Summary
Exelon Corporation's November 4, 2002, 8-K filing provides crucial updates for investors, notably announcing the closing of Exelon Generation Company's acquisition of Sithe New England Holdings, LLC. This strategic move is expected to have significant financial implications, including the issuance of $650 million in external debt. The filing also details Exelon's initial 2003 earnings guidance of $4.70 to $5.00 per share, outlining key positive and negative factors that will influence this outlook. Investors should note the positive impacts on 2003 earnings, such as reduced capacity charges due to power purchase agreement terminations and fewer planned nuclear refueling outages. Conversely, the company anticipates negative impacts from its broader Sithe interest (excluding the New England acquisition), increased pension and post-retirement benefit costs, and the adoption of SFAS No. 143. The filing also addresses potential accounting adjustments related to pension liabilities and regulatory asset amortization, providing transparency on factors affecting the company's financial position and future performance.
Key Highlights
- 1Exelon Generation Company, LLC has successfully closed its acquisition of Sithe New England Holdings, LLC.

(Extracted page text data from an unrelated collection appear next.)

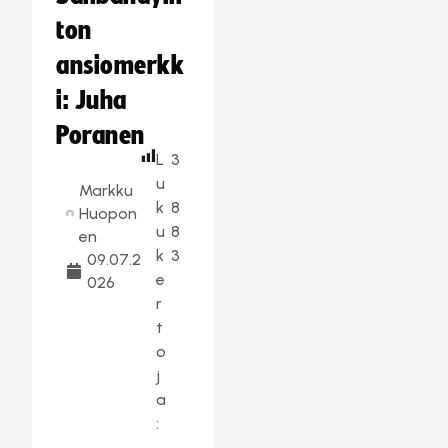
ton
ansiomerkk
i: Juha
Poranen
L
3
u
Markku
k
8
Huopon
u
8
en
k
3
09.07.2
e
026
r
t
o
j
a
: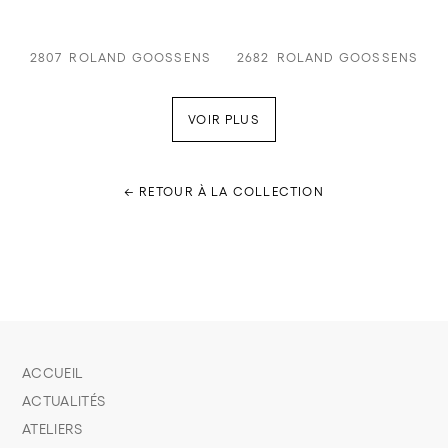
2807
ROLAND GOOSSENS
2682
ROLAND GOOSSENS
VOIR PLUS
← RETOUR À LA COLLECTION
ACCUEIL
ACTUALITÉS
ATELIERS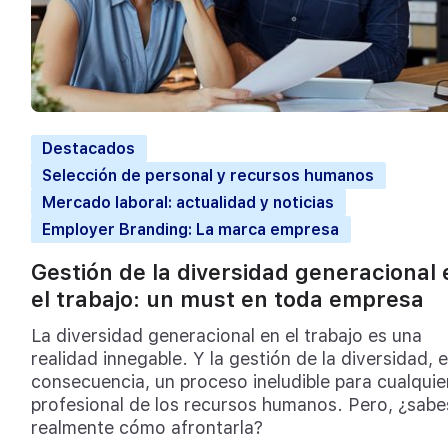
Destacados
Selección de personal y recursos humanos
Mercado laboral: actualidad y noticias
Employer Branding: La marca empresa
Gestión de la diversidad generacional 
el trabajo: un must en toda empresa
La diversidad generacional en el trabajo es una
realidad innegable. Y la gestión de la diversidad, 
consecuencia, un proceso ineludible para cualquie
profesional de los recursos humanos. Pero, ¿sabe
realmente cómo afrontarla?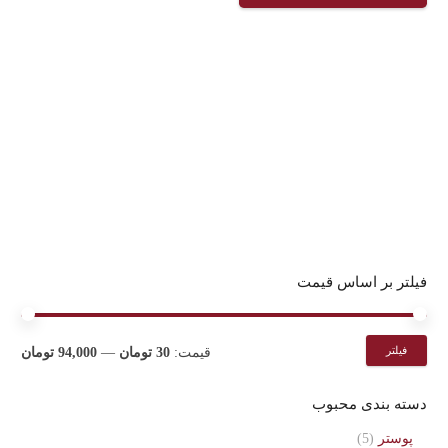
فیلتر بر اساس قیمت
حدا
حداک
فیلتر
قیمت:
30 تومان
—
94,000 تومان
قیم
قیم
دسته بندی محبوب
پوستر
(5)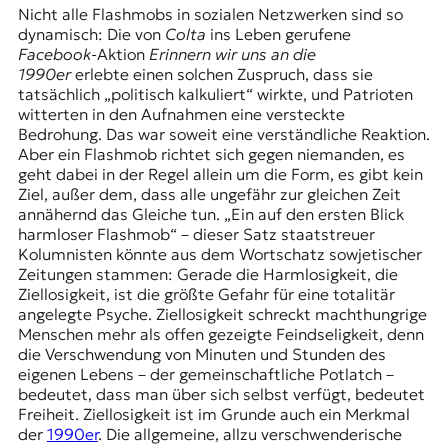
Nicht alle Flashmobs in sozialen Netzwerken sind so
t
dynamisch: Die von
Colta
ins Leben gerufene
e
Facebook
-Aktion
Erinnern wir uns an die
n
1990er
erlebte einen solchen Zuspruch, dass sie
z
tatsächlich „politisch kalkuliert“ wirkte, und Patrioten
z
witterten in den Aufnahmen eine versteckte
u
Bedrohung. Das war soweit eine verständliche Reaktion.
O
Aber ein Flashmob richtet sich gegen niemanden, es
s
geht dabei in der Regel allein um die Form, es gibt kein
t
Ziel, außer dem, dass alle ungefähr zur gleichen Zeit
e
annähernd das Gleiche tun. „Ein auf den ersten Blick
u
harmloser Flashmob“ – dieser Satz staatstreuer
r
Kolumnisten könnte aus dem Wortschatz sowjetischer
o
Zeitungen stammen: Gerade die Harmlosigkeit, die
p
Ziellosigkeit, ist die größte Gefahr für eine totalitär
a
angelegte Psyche. Ziellosigkeit schreckt machthungrige
.
Menschen mehr als offen gezeigte Feindseligkeit, denn
die Verschwendung von Minuten und Stunden des
eigenen Lebens – der gemeinschaftliche Potlatch –
bedeutet, dass man über sich selbst verfügt, bedeutet
Freiheit. Ziellosigkeit ist im Grunde auch ein Merkmal
der
1990er
. Die allgemeine, allzu verschwenderische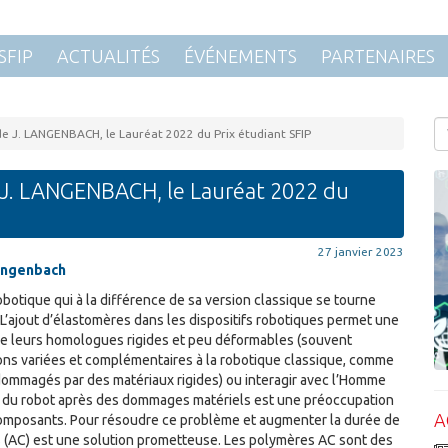
SFIP
ACTUALITÉS
ÉVÉNEMENTS
PARTENAIRES
e J. LANGENBACH, le Lauréat 2022 du Prix étudiant SFIP
 J. LANGENBACH, le Lauréat 2022 du
27 janvier 2023
angenbach
otique qui à la différence de sa version classique se tourne
. L’ajout d’élastomères dans les dispositifs robotiques permet une
 que leurs homologues rigides et peu déformables (souvent
ions variées et complémentaires à la robotique classique, comme
endommagés par des matériaux rigides) ou interagir avec l’Homme
té du robot après des dommages matériels est une préoccupation
A
s composants. Pour résoudre ce problème et augmenter la durée de
nts (AC) est une solution prometteuse. Les polymères AC sont des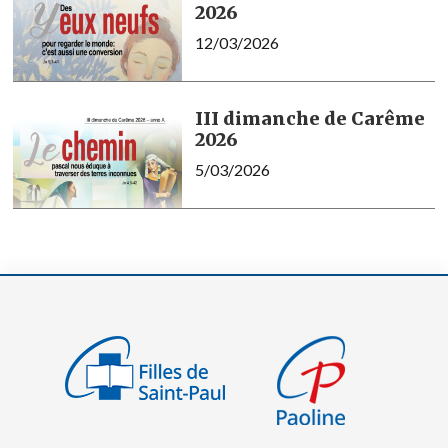
2026
12/03/2026
III dimanche de Carême
2026
5/03/2026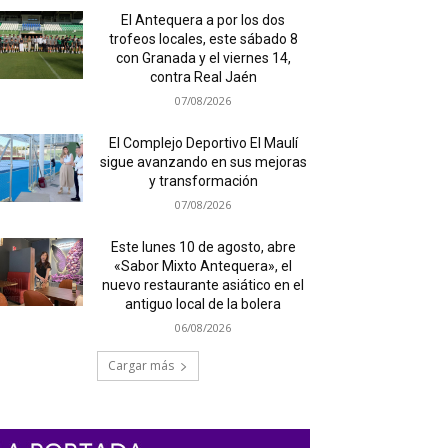
El Antequera a por los dos
trofeos locales, este sábado 8
con Granada y el viernes 14,
contra Real Jaén
07/08/2026
El Complejo Deportivo El Maulí
sigue avanzando en sus mejoras
y transformación
07/08/2026
Este lunes 10 de agosto, abre
«Sabor Mixto Antequera», el
nuevo restaurante asiático en el
antiguo local de la bolera
06/08/2026
Cargar más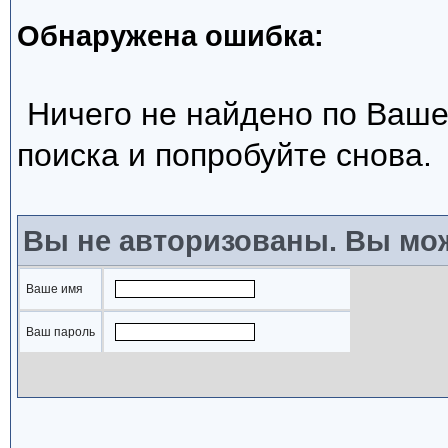
Обнаружена ошибка:
Ничего не найдено по Ваше
поиска и попробуйте снова.
Вы не авторизованы. Вы мож
Ваше имя
Ваш пароль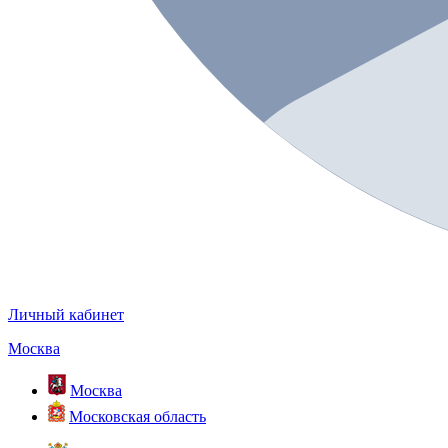
Личный кабинет
Москва
Москва
Московская область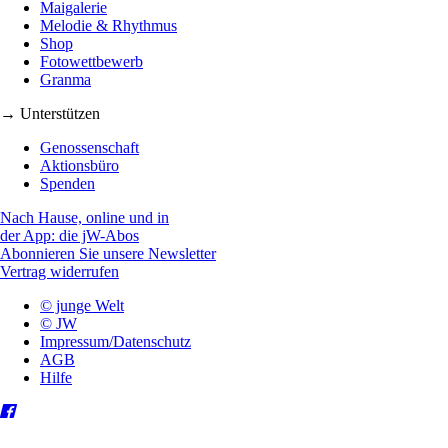
Maigalerie
Melodie & Rhythmus
Shop
Fotowettbewerb
Granma
→ Unterstützen
Genossenschaft
Aktionsbüro
Spenden
Nach Hause, online und in
der App: die jW-Abos
Abonnieren Sie unsere Newsletter
Vertrag widerrufen
© junge Welt
© JW
Impressum/Datenschutz
AGB
Hilfe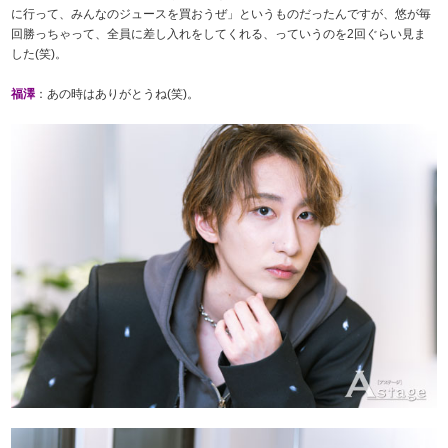
に行って、みんなのジュースを買おうぜ」というものだったんですが、悠が毎
回勝っちゃって、全員に差し入れをしてくれる、っていうのを2回ぐらい見ま
した(笑)。
福澤
：あの時はありがとうね(笑)。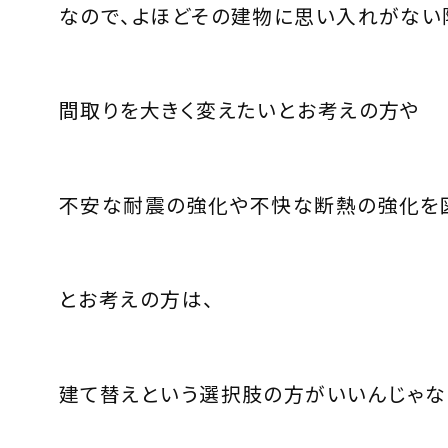
なので、よほどその建物に思い入れがない
間取りを大きく変えたいとお考えの方や
不安な耐震の強化や不快な断熱の強化を
とお考えの方は、
建て替えという選択肢の方がいいんじゃな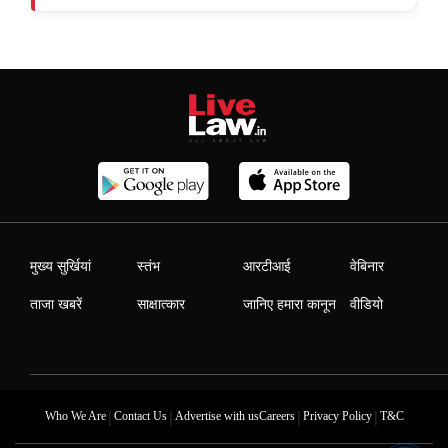
मुख्य सुर्खियां
स्तंभ
आरटीआई
वेबिनार
ताजा खबरें
साक्षात्कार
जानिए हमारा कानून
वीडियो
|
|
|
|
Who We Are
Contact Us
Advertise with us
Careers
Privacy Policy
T&C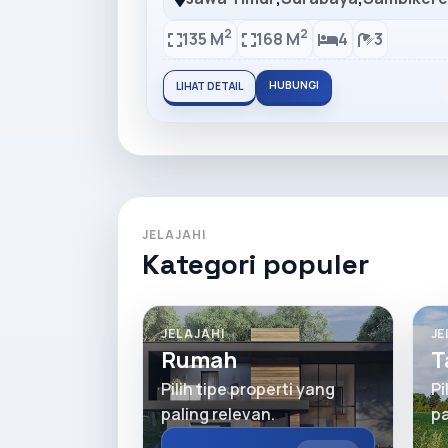
2
2
135 M
168 M
4
3
HUBUNGI
LIHAT DETAIL
JELAJAHI
Kategori populer
JELAJAHI
JE
Rumah
T
Pilih tipe properti yang
Pi
paling relevan.
pa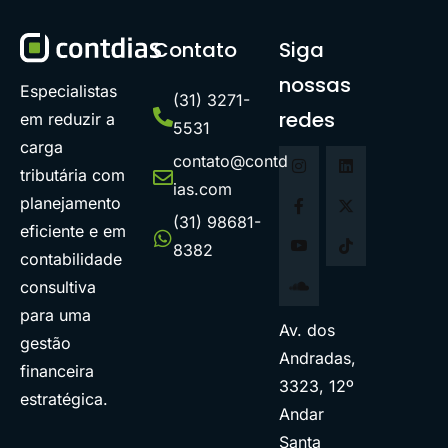
Contato
Siga
nossas
Especialistas
(31) 3271-
redes
em reduzir a
5531
carga
contato@contd
tributária com
ias.com
planejamento
(31) 98681-
eficiente e em
8382
contabilidade
consultiva
para uma
Av. dos
gestão
Andradas,
financeira
3323, 12º
estratégica.
Andar
Santa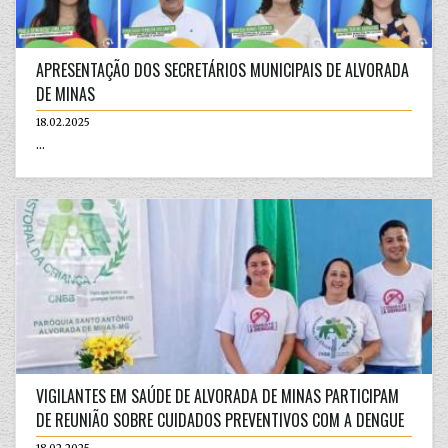
APRESENTAÇÃO DOS SECRETÁRIOS MUNICIPAIS DE ALVORADA
DE MINAS
18.02.2025
...
VIGILANTES EM SAÚDE DE ALVORADA DE MINAS PARTICIPAM
DE REUNIÃO SOBRE CUIDADOS PREVENTIVOS COM A DENGUE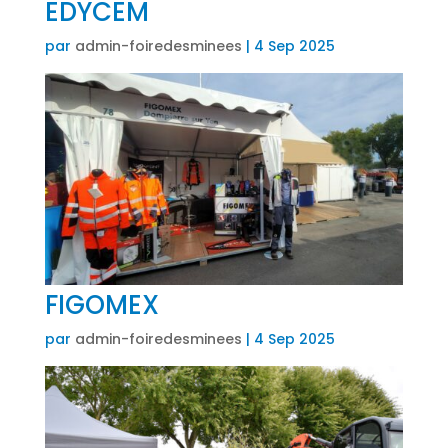
EDYCEM
par
admin-foiredesminees
|
4 Sep 2025
FIGOMEX
par
admin-foiredesminees
|
4 Sep 2025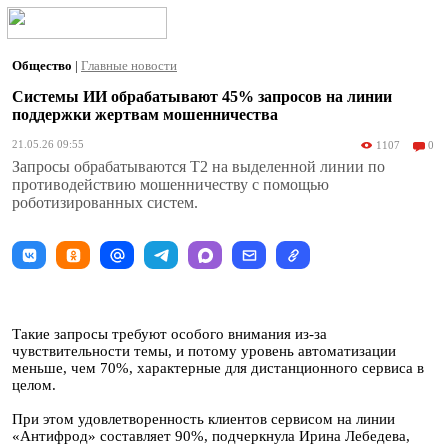
Общество
|
Главные новости
Системы ИИ обрабатывают 45% запросов на линии
поддержки жертвам мошенничества
21.05.26 09:55
1107
0
Запросы обрабатываются Т2 на выделенной линии по
противодействию мошенничеству с помощью
роботизированных систем.
Такие запросы требуют особого внимания из-за
чувствительности темы, и потому уровень автоматизации
меньше, чем 70%, характерные для дистанционного сервиса в
целом.
При этом удовлетворенность клиентов сервисом на линии
«Антифрод» составляет 90%, подчеркнула Ирина Лебедева,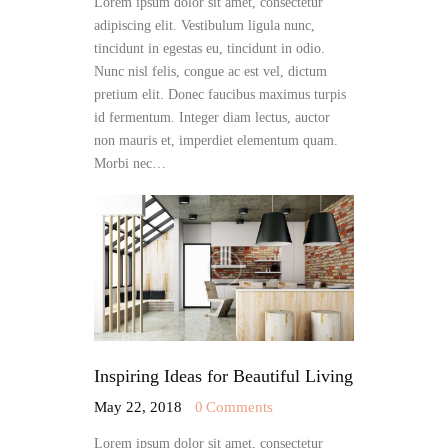
Lorem ipsum dolor sit amet, consectetur
adipiscing elit. Vestibulum ligula nunc,
tincidunt in egestas eu, tincidunt in odio.
Nunc nisl felis, congue ac est vel, dictum
pretium elit. Donec faucibus maximus turpis
id fermentum. Integer diam lectus, auctor
non mauris et, imperdiet elementum quam.
Morbi nec…
Inspiring Ideas for Beautiful Living
May 22, 2018
0
Comments
Lorem ipsum dolor sit amet, consectetur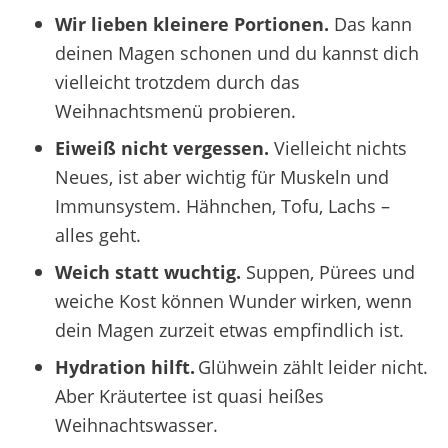
Wir lieben kleinere Portionen.
Das kann
deinen Magen schonen und du kannst dich
vielleicht trotzdem durch das
Weihnachtsmenü probieren.
Eiweiß nicht vergessen.
Vielleicht nichts
Neues, ist aber wichtig für Muskeln und
Immunsystem. Hähnchen, Tofu, Lachs –
alles geht.
Weich statt wuchtig.
Suppen, Pürees und
weiche Kost können Wunder wirken, wenn
dein Magen zurzeit etwas empfindlich ist.
Hydration hilft.
Glühwein zählt leider nicht.
Aber Kräutertee ist quasi heißes
Weihnachtswasser.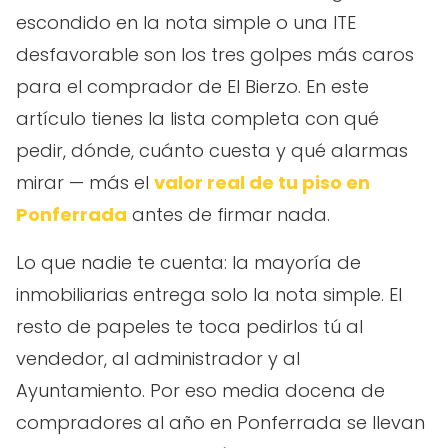
escondido en la nota simple o una ITE
desfavorable son los tres golpes más caros
para el comprador de El Bierzo. En este
artículo tienes la lista completa con qué
pedir, dónde, cuánto cuesta y qué alarmas
mirar — más el
valor real de tu piso en
Ponferrada
antes de firmar nada.
Lo que nadie te cuenta: la mayoría de
inmobiliarias entrega solo la nota simple. El
resto de papeles te toca pedirlos tú al
vendedor, al administrador y al
Ayuntamiento. Por eso media docena de
compradores al año en Ponferrada se llevan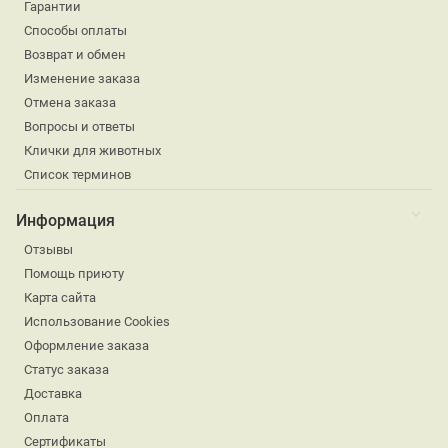
Гарантии
Способы оплаты
Возврат и обмен
Изменение заказа
Отмена заказа
Вопросы и ответы
Клички для животных
Список терминов
Информация
Отзывы
Помощь приюту
Карта сайта
Использование Cookies
Оформление заказа
Статус заказа
Доставка
Оплата
Сертификаты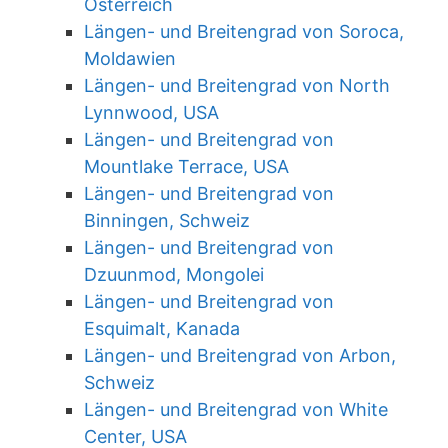
Österreich
Längen- und Breitengrad von Soroca,
Moldawien
Längen- und Breitengrad von North
Lynnwood, USA
Längen- und Breitengrad von
Mountlake Terrace, USA
Längen- und Breitengrad von
Binningen, Schweiz
Längen- und Breitengrad von
Dzuunmod, Mongolei
Längen- und Breitengrad von
Esquimalt, Kanada
Längen- und Breitengrad von Arbon,
Schweiz
Längen- und Breitengrad von White
Center, USA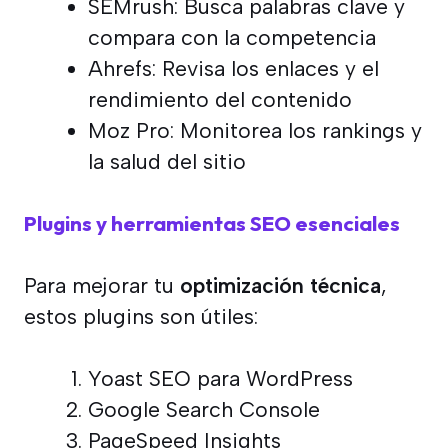
SEMrush: Busca palabras clave y
compara con la competencia
Ahrefs: Revisa los enlaces y el
rendimiento del contenido
Moz Pro: Monitorea los rankings y
la salud del sitio
Plugins y herramientas SEO esenciales
Para mejorar tu
optimización técnica
,
estos plugins son útiles:
Yoast SEO para WordPress
Google Search Console
PageSpeed Insights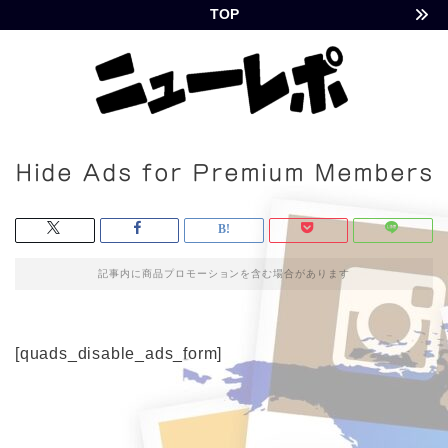
TOP
Hide Ads for Premium Members
記事内に商品プロモーションを含む場合があります
[quads_disable_ads_form]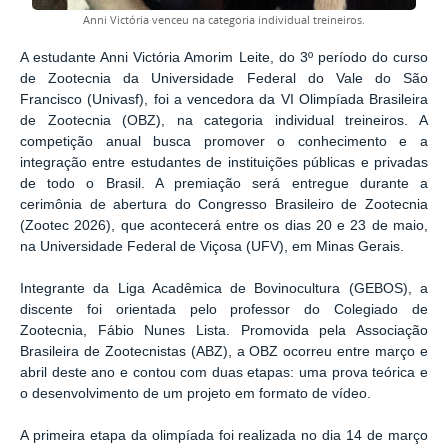
Anni Victória venceu na categoria individual treineiros.
A estudante Anni Victória Amorim Leite, do 3º período do curso
de Zootecnia da Universidade Federal do Vale do São
Francisco (Univasf), foi a vencedora da VI Olimpíada Brasileira
de Zootecnia (OBZ), na categoria individual treineiros. A
competição anual busca promover o conhecimento e a
integração entre estudantes de instituições públicas e privadas
de todo o Brasil. A premiação será entregue durante a
cerimônia de abertura do Congresso Brasileiro de Zootecnia
(Zootec 2026), que acontecerá entre os dias 20 e 23 de maio,
na Universidade Federal de Viçosa (UFV), em Minas Gerais.
Integrante da Liga Acadêmica de Bovinocultura (GEBOS), a
discente foi orientada pelo professor do Colegiado de
Zootecnia, Fábio Nunes Lista. Promovida pela Associação
Brasileira de Zootecnistas (ABZ), a OBZ ocorreu entre março e
abril deste ano e contou com duas etapas: uma prova teórica e
o desenvolvimento de um projeto em formato de vídeo.
A primeira etapa da olimpíada foi realizada no dia 14 de março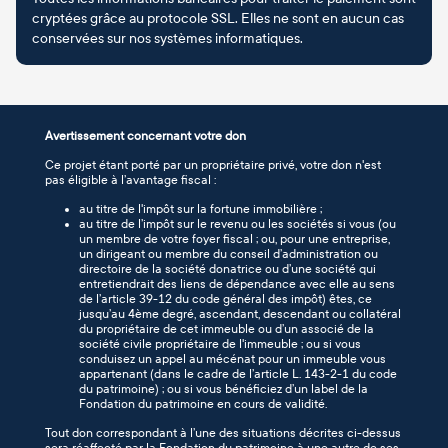
cryptées grâce au protocole SSL. Elles ne sont en aucun cas
conservées sur nos systèmes informatiques.
Avertissement concernant votre don
Ce projet étant porté par un propriétaire privé, votre don n'est
pas éligible à l’avantage fiscal :
au titre de l'impôt sur la fortune immobilière ;
au titre de l’impôt sur le revenu ou les sociétés si vous (ou
un membre de votre foyer fiscal ; ou, pour une entreprise,
un dirigeant ou membre du conseil d’administration ou
directoire de la société donatrice ou d’une société qui
entretiendrait des liens de dépendance avec elle au sens
de l’article 39-12 du code général des impôt) êtes, ce
jusqu’au 4ème degré, ascendant, descendant ou collatéral
du propriétaire de cet immeuble ou d’un associé de la
société civile propriétaire de l'immeuble ; ou si vous
conduisez un appel au mécénat pour un immeuble vous
appartenant (dans le cadre de l’article L. 143-2-1 du code
du patrimoine) ; ou si vous bénéficiez d’un label de la
Fondation du patrimoine en cours de validité.
Tout don correspondant à l’une des situations décrites ci-dessus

- 2The company has provided initial 2003 earnings guidance of $4.70 to $5.00 per share, assuming normal weather.
- 3Positive impacts on 2003 earnings include $130 million from reduced capacity charges and $70 million from fewer nuclear refueling outages.
- 4Negative impacts on 2003 earnings include an estimated $0.20 to $0.25 per share from Exelon's broader Sithe interest, $70 million in increased pension/post-retirement costs, and up to $0.10 per share from SFAS No. 143 adoption.
- 5A $650 million issuance of external debt is anticipated to finance the Sithe transaction.
- 6The company expects positive earnings in the second half of 2002 but an operating loss for the full year 2002, with break-even performance expected from its Enterprises segment in 2003.
- 7Regulatory asset amortization in Q4 2002 is expected to be $28 million higher than previously guided, lowering earnings by approximately $0.09 per share for the quarter.